労働衛生工学の記述式試験に頻出している化学物質リスクアセスメントについて、ポイントを整理します。

 

リスクアセスメントの対象・実施時期・実施体制
 
実施義務の対象物質は、
事業者の業種、規模にかかわらず
表示・通知義務対象物質 (674物質:2021年1月1日現在)です。
製造するだけではなく、取り扱うすべての事業者が対象です。
 
尚、今後の改正で、「アクリル酸二―(ジメチルアミノ)エチル他235物質」が追加される見込みです。
  
実施する時期・タイミングについては、法的な義務のあるタイミングと、法的には努力義務になっているタイミングがあります。
 
【法律上の実施義務】
1. 対象物を原材料などとして新規に採用 したり、変更したりするとき
2. 対象物を製造し、または取り扱う業務の作業の方法や作業手順新規に採用したり変更したりするとき
3. 前の2つに掲げるもののほか、対象物による危険性または有害性などについて変化が生じたり、生じるおそれがあったりするとき(新たな危険有害性の情報が、 SDS などにより提供された場合など)

 

【指針による努力義務】
1. 労働災害発生時(過去のリスクアセスメントに問題があるとき)
2. 過去のリスクアセスメント実施以降、機械設備などの経年劣化労働者の知識経験などリスクの状況に変化があったとき
3. 過去にリスクアセスメントを実施したことがないとき (施行日前から取り扱っている物質を、施行日前と同様の作業方法で取り扱う場合で、過去にリスクアセスメントを実施したことがない、または実施結果が確認できない場合)

 

つまり、改正労働安全衛生法の施行日(平成28 年 6 月 1 日)以降の表示・通知対象物質の新規採用・変更はリスクアセスメントの実施が義務となります。
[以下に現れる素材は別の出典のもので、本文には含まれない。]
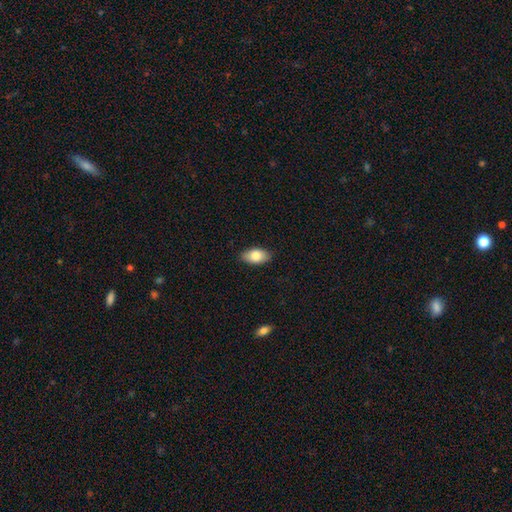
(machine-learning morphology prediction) A smooth galaxy with no disk features (82%) that is in between round and cigar-shaped (93%). Merging: none (87%).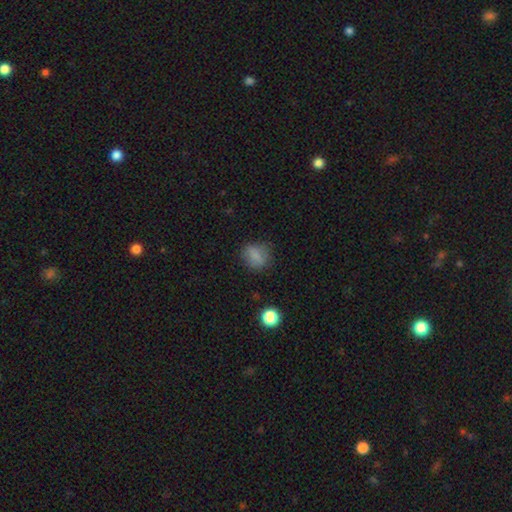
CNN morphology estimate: type=smooth (77%); roundness=round (53%); merging=none (74%).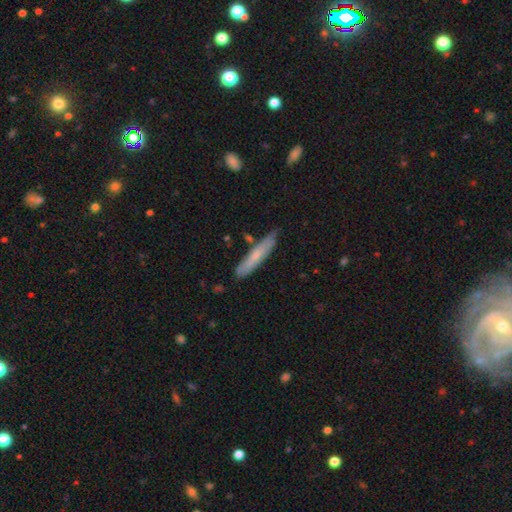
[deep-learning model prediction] A smooth galaxy with no disk features (62%) that is cigar-shaped (90%). Merging: none (77%).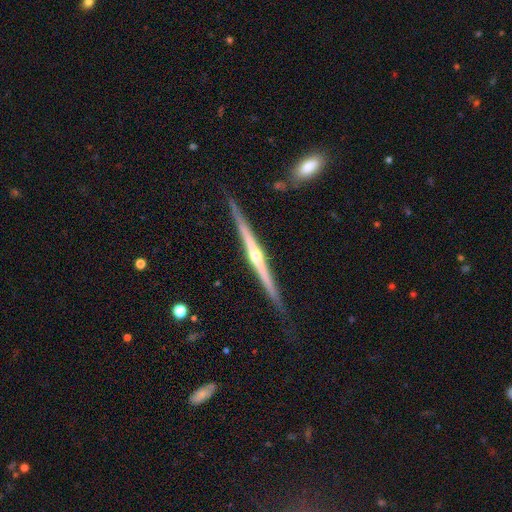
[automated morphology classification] Overall: featured or disk (85%). Edge-on disk: yes (98%). Edge-on bulge: rounded (85%). Merging: none (86%).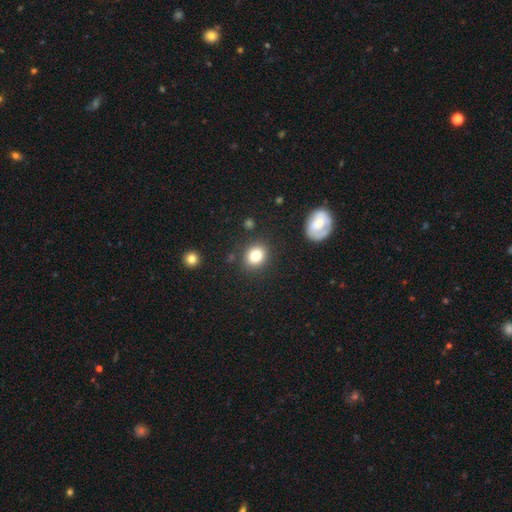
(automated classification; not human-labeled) This is clearly a smooth galaxy (82%). How rounded: likely round (69%). Merging: clearly none (85%).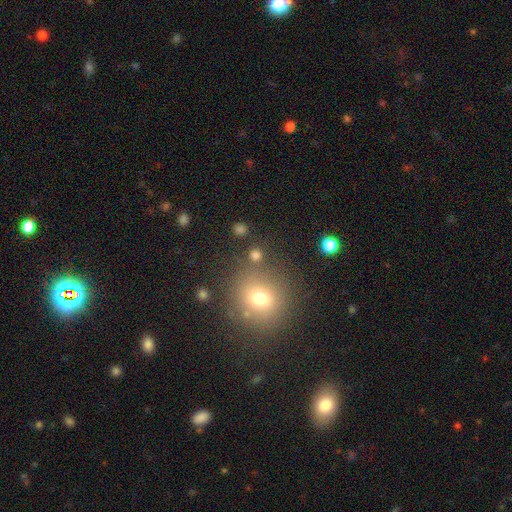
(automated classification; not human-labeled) Q: Smooth or featured?
A: smooth (74%); runner-up: star or artifact (19%)
Q: How rounded?
A: round (90%); runner-up: in between (8%)
Q: Merging?
A: none (80%); runner-up: merger (10%)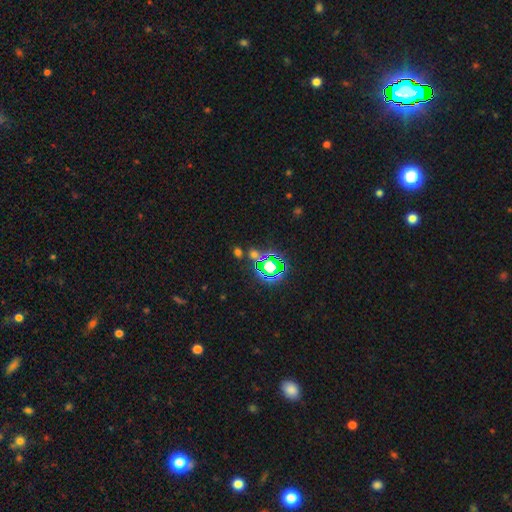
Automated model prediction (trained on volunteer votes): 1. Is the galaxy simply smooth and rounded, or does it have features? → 73% star or artifact, 18% smooth, 9% featured or disk.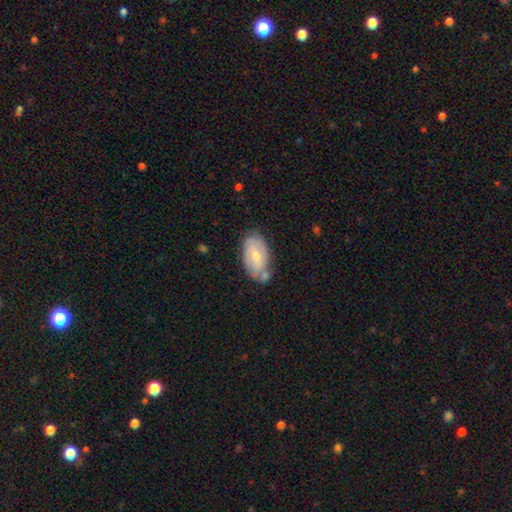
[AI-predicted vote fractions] This appears to be a featured or disk galaxy (49%). Merging: none (54%).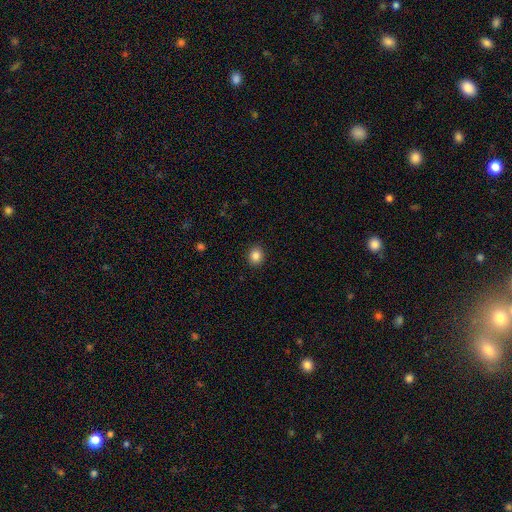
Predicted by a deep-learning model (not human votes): smooth 85%, star or artifact 10%, featured or disk 5%. Down the decision tree: how rounded — round (71%); merging — none (91%).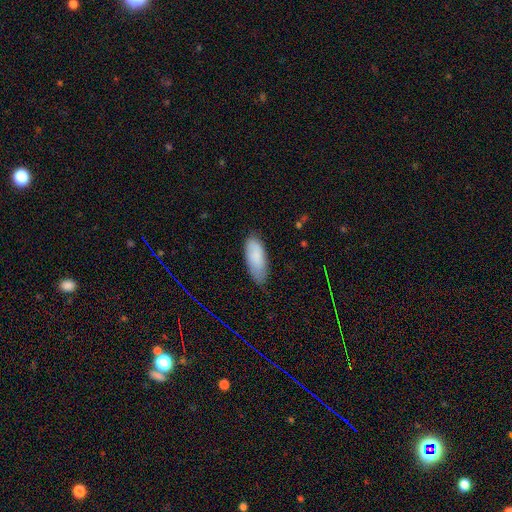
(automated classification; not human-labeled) This is clearly a smooth galaxy (85%). How rounded: clearly in between (81%). Merging: likely none (68%).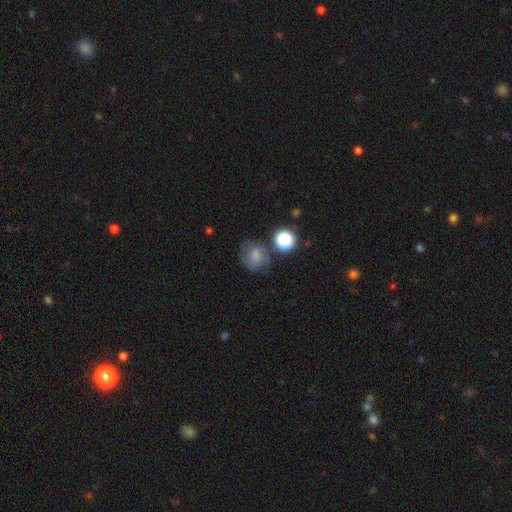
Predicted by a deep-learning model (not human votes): smooth 62%, featured or disk 23%, star or artifact 15%. Down the decision tree: how rounded — round (73%); merging — none (59%).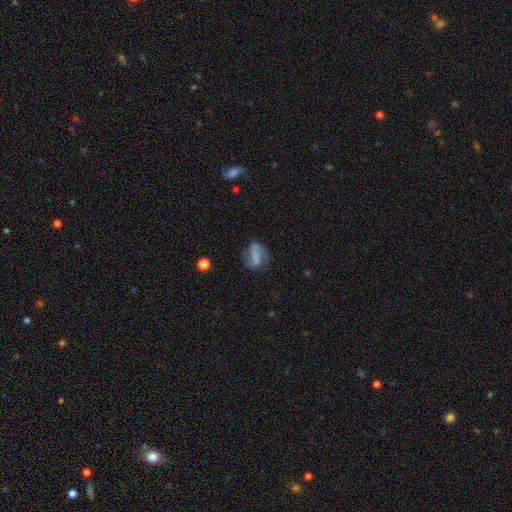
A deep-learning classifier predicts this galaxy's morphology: Smooth or featured? Predicted: smooth (p=0.50). Merging? Predicted: none (p=0.45).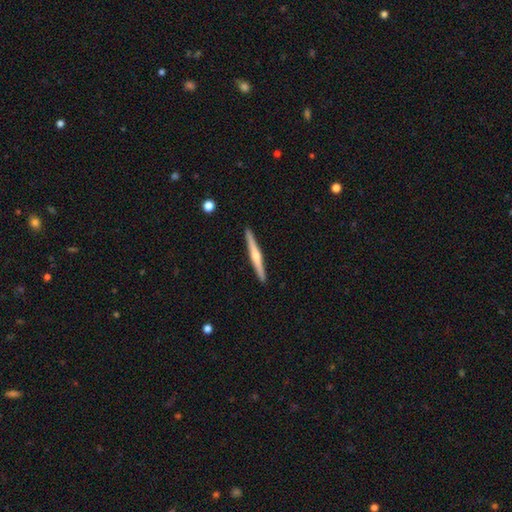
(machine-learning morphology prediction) This appears to be a featured or disk galaxy (69%) viewed edge-on (98%) with a rounded central bulge (83%). Merging: none (93%).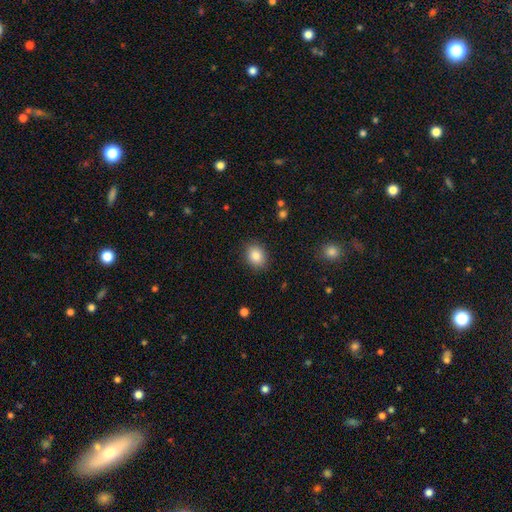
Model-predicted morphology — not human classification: Overall: smooth (86%). How rounded: in between (55%; round 44%). Merging: none (87%).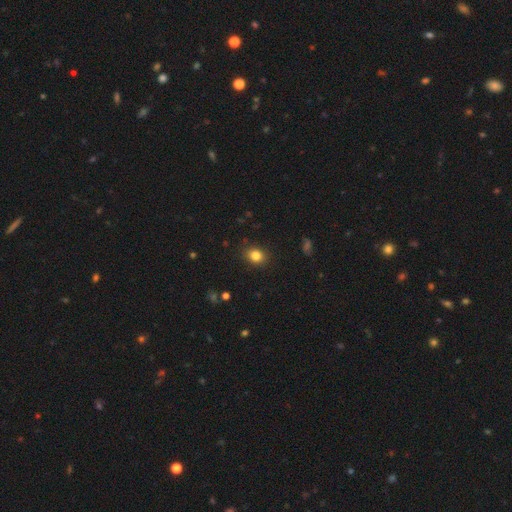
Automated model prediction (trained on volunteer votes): Smooth or featured? Predicted: smooth (p=0.83). How rounded? Predicted: round (p=0.55). Merging? Predicted: none (p=0.87).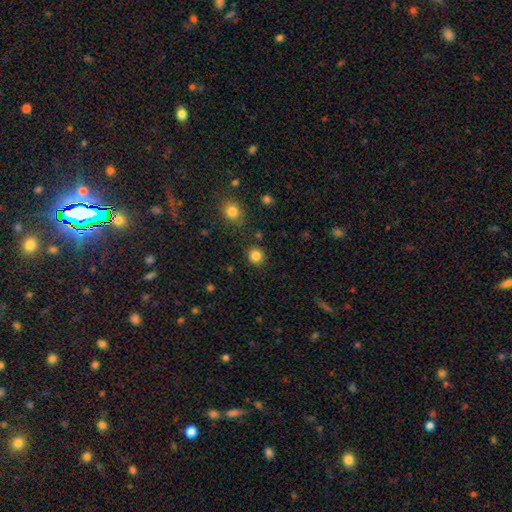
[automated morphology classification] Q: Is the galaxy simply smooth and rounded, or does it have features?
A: smooth — 84%.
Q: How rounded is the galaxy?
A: round — 90%.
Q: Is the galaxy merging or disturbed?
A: none — 88%.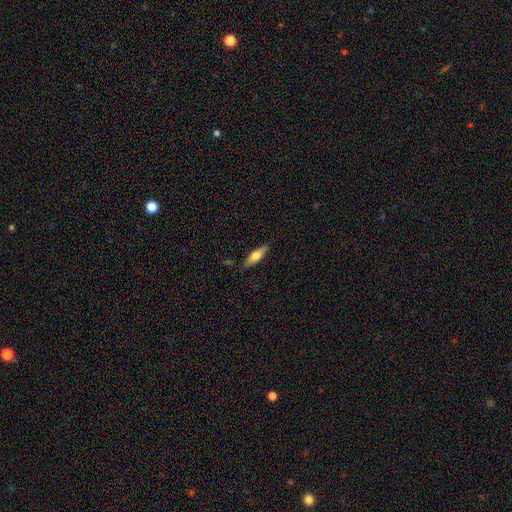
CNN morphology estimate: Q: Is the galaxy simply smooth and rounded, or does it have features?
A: smooth — 60%.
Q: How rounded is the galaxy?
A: cigar-shaped — 51%.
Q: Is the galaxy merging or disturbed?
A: none — 84%.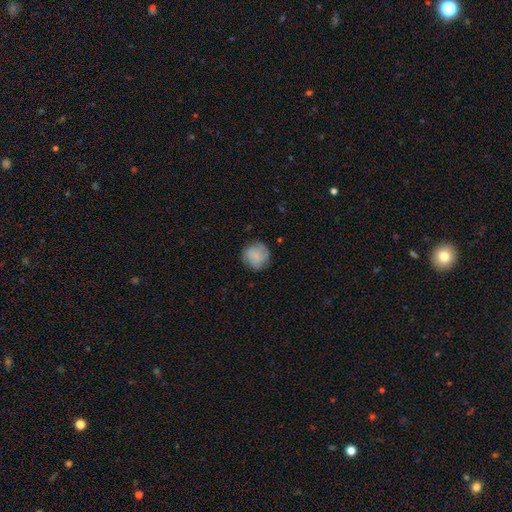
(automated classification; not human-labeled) Smooth or featured?
  - smooth: 76% *
  - featured or disk: 17%
  - star or artifact: 7%
How rounded?
  - round: 91% *
  - in between: 8%
  - cigar-shaped: 1%
Merging?
  - none: 78% *
  - minor disturbance: 16%
  - major disturbance: 5%
  - merger: 1%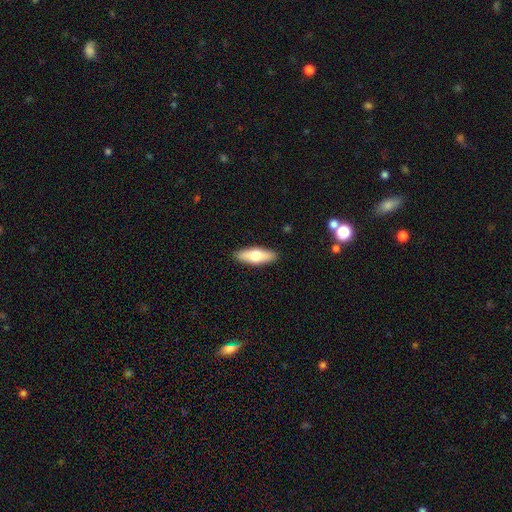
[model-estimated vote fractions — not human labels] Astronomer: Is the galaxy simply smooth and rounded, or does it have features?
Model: smooth — 65%.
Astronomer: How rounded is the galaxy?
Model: in between — 63%.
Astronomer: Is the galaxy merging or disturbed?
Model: none — 90%.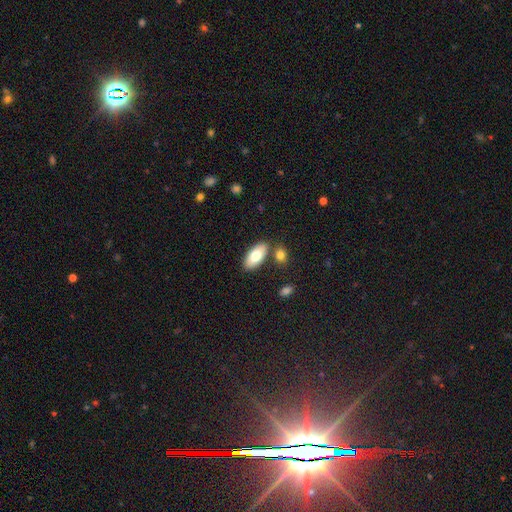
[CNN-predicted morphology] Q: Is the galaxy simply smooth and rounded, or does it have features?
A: smooth — 76%.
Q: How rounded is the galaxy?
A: in between — 91%.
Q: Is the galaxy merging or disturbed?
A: none — 78%.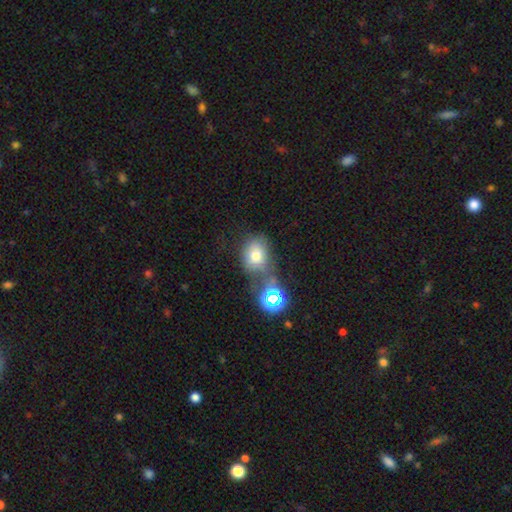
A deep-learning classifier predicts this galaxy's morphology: Smooth or featured?
  - smooth: 70% *
  - star or artifact: 17%
  - featured or disk: 13%
How rounded?
  - round: 54% *
  - in between: 45%
  - cigar-shaped: 1%
Merging?
  - none: 45% *
  - merger: 27%
  - minor disturbance: 18%
  - major disturbance: 10%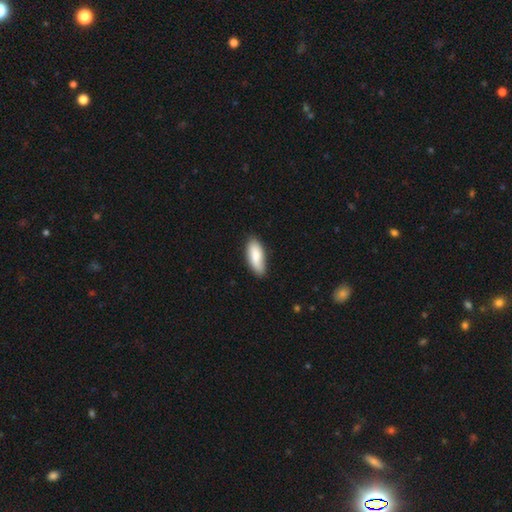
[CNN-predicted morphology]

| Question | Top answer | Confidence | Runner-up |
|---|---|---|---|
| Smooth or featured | smooth | 82% | featured or disk (13%) |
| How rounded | in between | 79% | cigar-shaped (19%) |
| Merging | none | 78% | minor disturbance (18%) |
これまで使用してきている化学物質については努力義務なのですが、①作業者が交代したり、②現場での作業の改善・変更が計画されたり、③使用量が大きく変動したりする場合も想定されるので、計画的に実施する必要がありますね。

 

実施体制に関しても、詳細に定められており、過去にも出題されています。






担当者
説明
実施内容


総括安全衛生管理者など
事業の実施を統括管理する人
(事業場のトップ)

リスクアセスメントなどの実施を統括管理
(計画・評価・対策・周知など、全般)



安全管理者
または
衛生管理者
作業主任者、
職長、班長など

労働者を指導監督する地位にある人
リスクアセスメントなどの実施を管理


化学物質管理者
化学物質などの適切な管理について必要な能力がある人の中から指名
リスクアセスメントなどの技術的業務を実施


専門的知識のある人
必要に応じ、化学物質の危険性と有害性や、化学物質のための機械設備などについての専門的知識のある人
対象となる化学物質、機械設備のリスクアセスメントなどへの参画


外部の専門家
労働衛生コンサルタント、
労働安全コンサルタント、
作業環境測定士、
インダストリアル・ハイジニストなど

より詳細なリスクアセスメント手法の導入など、技術的な助言を得るために活用が望ましい




上記に加え、実際に作業に従事する人も、リスクアセスメントに参画することが望ましいとされています。

 

作業者が参画することで、

①業務の作業内容の実態を反映、 ②リスクアセスメントの内容の共有化、 ③安全意識の向上、 につながります。

  

化学物質管理者に関しては、今後、一定規模や業種での専任が、義務づけられる方向で検討が進んでいます。